As an iNtuitive, you are not necessarily smarter, more bookish, more rational, or more enlightened than Sensors. Likewise, you don’t have to be any less practical, less athletic, or whatever else that oversimplified stereotypes may assert, both in books and online. Being an iNtuitive simply means that you see the world primarily in terms of concepts and ideas, while Sensors tend to view life in terms of their own experiences. iNtuitives view all their experiences in terms of what they show conceptually, rather than the other way around. Both are needed, and as with all the letters, everyone does both. Yet iNtuitives view everything conceptually first and foremost, before applying those concepts to their own experiences.
This focus on concepts and ideas naturally results in seeing all the world as an interconnected web, as every idea flows into every other. No part of the web can be considered in isolation, since a single change to one part of the great web of reality will result in far-reaching changes to everything else. iNtuitives tend to focus on the whole of life, people, situations, and experiences, rather than on the individual pieces that make them up. Everything is connected in a fantastically complex network or implications, contrasts, and effects. This leads to an excited awareness of all the connections, parallels, metaphors, and relationships between everything in life, noticing how concepts fit together and seeing what those relationships say.
iNtuitives thus try to understand things from as many sides as possible, forming complex opinions that try to reflect all the interconnected grandeur of their conceptual webs. However, just because their opinions tend to be complex, that doesn’t mean they’re necessarily accurate! One little misconception in one unattended corner of their beliefs can pull the whole web off balance. Because they focus so much on concepts rather than experiences, iNtuitives can often be the last ones to see just how far off the mark their opinions have been pulled.
A concerted and deliberate effort to work on focusing on raw experience, rather than conceptual ideas alone, can help to gradually bring an iNtuitive’s web of opinions more and more in line with reality. It can be tempting for iNtuitives to try to shoehorn all experiences to fit with their conceptual beliefs, but as they instead humble their ideas to adapt to the harsh dictates of experience, they’ll be able to enjoy all the conceptual beauty and complexity of reality without trying to force it to fit any predetermined opinion.
Viewing everything in terms of ideas and concepts leads to an awareness of potential combinations of events, ideas, or actions, and all the possibilities that they can lead to. This causes iNtuitives to frequently focus on trying to imagine things that could be, rather than trying to protect things that already are. Of course this is powerful, but they must be careful not to neglect the good in things as they already are. All too often, iNtuitives are tempted to not appreciate what they have, throwing out the good with the bad in their drive to reach for new things.
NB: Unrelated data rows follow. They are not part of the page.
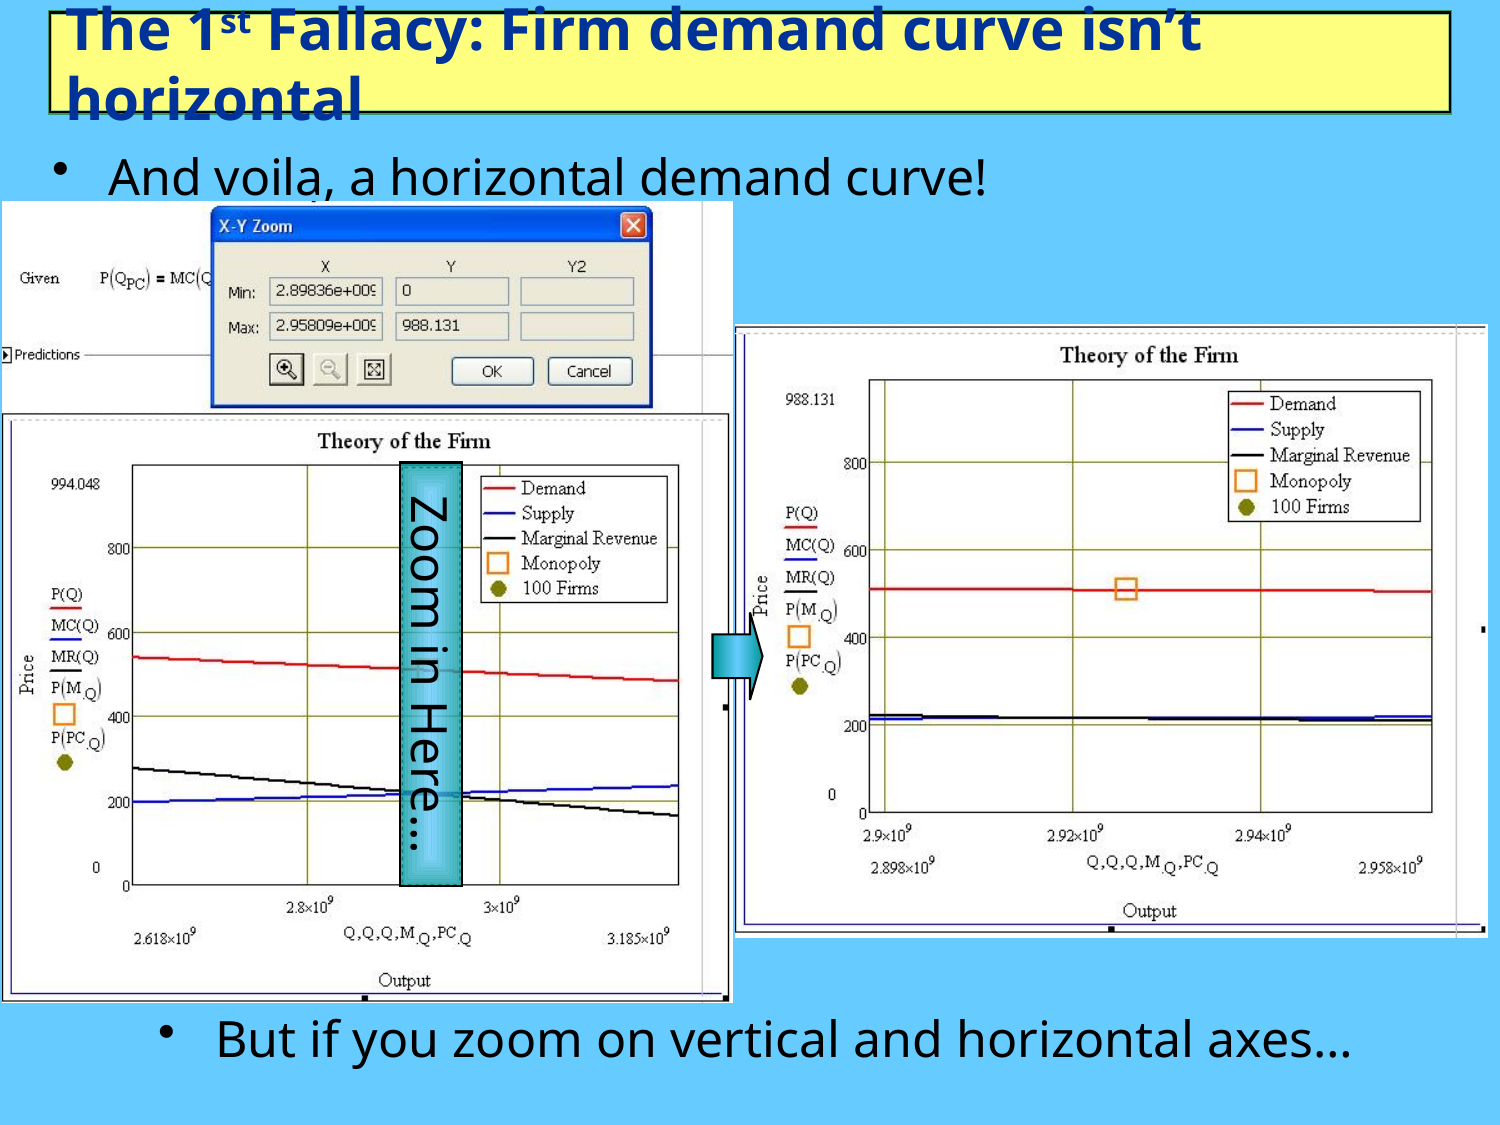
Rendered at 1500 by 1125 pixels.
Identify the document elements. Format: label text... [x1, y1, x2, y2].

text_box But if you zoom on vertical and horizontal axes… [37, 999, 1475, 1088]
table_cell [315, 115, 341, 120]
table_cell [185, 115, 209, 119]
title The 1st Fallacy: Firm demand curve isn’t horizontal [49, 11, 1451, 113]
table_cell [293, 115, 309, 120]
table_cell [111, 115, 132, 120]
picture [2, 201, 734, 1004]
list And voila, a horizontal demand curve! [37, 137, 1475, 225]
table_cell [220, 115, 241, 120]
picture [735, 324, 1488, 938]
On the flip side, iNtuitives can sometimes resist and fear change, pessimistically clinging to things as they are when they cannot see a better way that could be. In both cases, the harsh realities of experience can dispel the arrogance of pessimism about things that might be, and demonstrate the preciousness of things that already are. Protecting and appreciating good things that already exist is a necessary fuel in any effective pursuit of things that have never yet been, and constantly adapting one’s ideas to fit with experience is a necessary anchor to the pursuit of thoughts that have never yet been imagined.
As always, both iNtuition and Sensing are needed, and both can be equally healthy or unhealthy. Healthy iNtuitives should cultivate a careful protection of the good in the world and an awareness of raw experience instead of only interconnected concept, yet they should also enjoy allowing their main focus to be on the conceptual whole, and all the exciting and awesome things that could yet be! While numerous stereotypes portray iNtuition as over-idealistic or impractical, all types can be practical or impractical, pessimistic or idealistic, in their own unique ways.
Indeed, any attempt to imagine conceptual possibilities without practicality is simply unhealthy. Such impracticality tends to come from overlooking the interconnected complexity of practical ingredients necessary to make an idea into reality. Healthier iNtuition keeps track of more complexity, not less, and therefore grows ever more practical and ever more daring in its dreams for the future. The more an iNtuitive lets themselves be an iNtuitive, seeing all the interconnected conceptual nature of everyone and everything, the more practical, appreciative, and effective they’ll become in all their hopes and ideals.